Para um tribunal aplicar o escrutínio estrito, o legislador/administrador deve ter aprovado lei ou decreto que infrinja um direito fundamental ou envolva uma discriminação contra um indivíduo ou classe de indivíduos envolvidos numa das "classificações suspeitas" (suspect classifications) elencadas pela Corte em decisões prévias. Estão entre as classificações suspeitas: discriminações de raça, de nacionalidade e de religião.
Abaixo desse escrutínio, há o teste constitucional de base racional (rational basis). Para passar neste teste, a lei ou ato administrativo deve atender um interesse estatal legítimo (legitimate interest), de menor relevância constitucional que os interesses essenciais, e deve haver uma conexão racional entre os objetivos destas normas e tal interesse. Este controle de constitucionalidade se aplica a casos que não envolvam direitos fundamentais, como os previstos no Bill of Rights ou alçados ao mesmo nível de importância pelo substantive due process. Também não podem envolver as tais classificações suspeitas.
Basicamente, o que o recente caso Dobbs v. Jackson Women's Health Organization decidiu é que o direito à privacidade decisional quanto ao aborto não se insere nas categorias de direitos fundamentais, e, restrições à ele, não atingem uma classificação suspeita. Embora a Suprema Corte não tenha rejeitado completamente o conceito de substantive due process, ela não reconheceu mais categorias de "direitos fundamentais" que não estejam expressas no texto da Constituição ou em tradições históricas enraizadas (deeply rooted historical traditions).

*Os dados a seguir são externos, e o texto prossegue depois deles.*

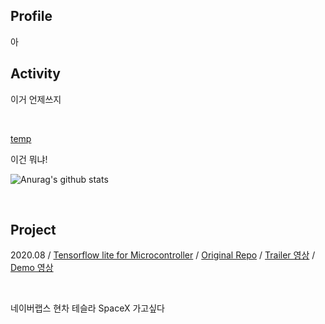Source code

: ## Profile

아
<br>

## Activity
이거 언제쓰지

<br>

[temp](https://github.com/yunho0130/tensorflow-lite)

이건 뭐냐!

![Anurag's github stats](https://github-readme-stats.vercel.app/api?username=ProtossDragoon&title_color=fceecc&text_color=ffffff&show_icons=true&icon_color=cdafcf&bg_color=45,7e6396,5f4b72)

<br>

## Project

2020.08 / [Tensorflow lite for Microcontroller]() / [Original Repo]() / [Trailer 영상]() / [Demo 영상]()

<br>

네이버랩스 현차 테슬라 SpaceX 가고싶다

O Estatuto do Mississippi analisado no caso que provocou a reversão passou no escrutínio constitucional sob rational basis, sendo certo que sua inconstitucionalidade seria decretada sob o strict scrutiny.
No Brasil, a grave e socialmente relevante discussão do tratamento legal do aborto deve observar os acertos, e os erros, de democracias mais sedimentadas que a nossa, em um contraditório sadio, na sociedade, no Parlamento e no Judiciário. O vínculo dos interesses sociais e políticos envolvidos na sua abordagem pela Constituição deve ser levado em conta para não reforçar a existência de duas classes de mulheres.